PASSAGE SHOWN:
◇ ◇ ◇ ◇
The leaders of six states and two Canadian provinces agree to cut emissions to 15% below 2005 levels.
Stepping in where the Bush administration has refused to tread, California Gov. Arnold Schwarzenegger and five other Western governors, joined by two Canadian provincial leaders, pledged Wednesday to enforce a tough regional cap on greenhouse gas emissions.
Under the Western Climate Initiative, the leaders agreed to slash emissions of carbon dioxide and other climate-warming pollutants to 15% below 2005 levels in their states and provinces in the next 13 years. That is about the same percentage as California's commitment under last year's landmark global warming law. Overall, the region would cut emissions by 350-million metric tons over that time period.
To achieve their goal, the partners, including Democratic and Republican governors, committed to designing a carbon-trading system within a year. That approach, now in use in Europe, allows industries to trade pollution credits among themselves. Seven Northeastern and mid-Atlantic states are also designing a so-called cap-and-trade system, but that initiative will be limited to power plants.
"Climate change is a global problem that requires a global solution," Schwarzenegger said in announcing the accord. "Our collective commitment will build a successful regional system to be linked with other efforts across the nation and eventually the world."
California officials took pointed aim at the Bush administration's refusal to enact a national program to cut greenhouse gas emissions. "The federal government needs to step up to the plate, but the states aren't waiting," said Linda Adams, California's secretary for Environmental Protection. "Ideally, we would have a cap at the federal level."
◇ ◇ ◇ ◇
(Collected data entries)
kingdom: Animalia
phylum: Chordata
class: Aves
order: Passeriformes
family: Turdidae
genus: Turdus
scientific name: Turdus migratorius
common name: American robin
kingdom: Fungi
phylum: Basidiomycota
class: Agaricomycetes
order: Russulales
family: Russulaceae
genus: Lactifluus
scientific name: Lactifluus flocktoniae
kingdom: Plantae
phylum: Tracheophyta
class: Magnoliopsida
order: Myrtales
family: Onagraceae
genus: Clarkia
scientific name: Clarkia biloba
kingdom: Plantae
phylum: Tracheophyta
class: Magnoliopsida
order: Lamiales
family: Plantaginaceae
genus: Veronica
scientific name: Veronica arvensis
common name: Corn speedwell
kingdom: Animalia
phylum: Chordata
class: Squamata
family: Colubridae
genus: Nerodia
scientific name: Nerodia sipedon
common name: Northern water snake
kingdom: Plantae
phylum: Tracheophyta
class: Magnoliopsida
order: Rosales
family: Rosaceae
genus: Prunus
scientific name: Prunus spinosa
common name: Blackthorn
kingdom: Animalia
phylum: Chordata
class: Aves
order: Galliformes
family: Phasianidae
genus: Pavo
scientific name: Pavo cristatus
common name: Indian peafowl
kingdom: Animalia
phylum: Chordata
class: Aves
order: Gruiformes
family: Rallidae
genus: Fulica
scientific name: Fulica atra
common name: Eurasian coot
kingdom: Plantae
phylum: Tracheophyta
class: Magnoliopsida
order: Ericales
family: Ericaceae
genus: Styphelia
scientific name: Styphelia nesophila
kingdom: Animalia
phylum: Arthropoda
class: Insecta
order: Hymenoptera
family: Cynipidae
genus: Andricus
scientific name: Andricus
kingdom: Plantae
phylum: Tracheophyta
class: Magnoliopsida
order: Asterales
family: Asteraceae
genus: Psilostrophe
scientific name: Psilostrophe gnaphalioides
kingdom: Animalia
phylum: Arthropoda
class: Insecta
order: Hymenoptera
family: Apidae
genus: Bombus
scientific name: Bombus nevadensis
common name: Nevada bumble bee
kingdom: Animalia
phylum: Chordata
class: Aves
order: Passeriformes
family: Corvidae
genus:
◇ ◇ ◇ ◇
THE REQUEST: Rewrite the climate pact article starting at "The leaders of" and ending at "that time period.", putting "strict regional cap" in place of "tough regional cap".

TASK RESPONSE:
The leaders of six states and two Canadian provinces agree to cut emissions to 15% below 2005 levels.
Stepping in where the Bush administration has refused to tread, California Gov. Arnold Schwarzenegger and five other Western governors, joined by two Canadian provincial leaders, pledged Wednesday to enforce a strict regional cap on greenhouse gas emissions.
Under the Western Climate Initiative, the leaders agreed to slash emissions of carbon dioxide and other climate-warming pollutants to 15% below 2005 levels in their states and provinces in the next 13 years. That is about the same percentage as California's commitment under last year's landmark global warming law. Overall, the region would cut emissions by 350-million metric tons over that time period.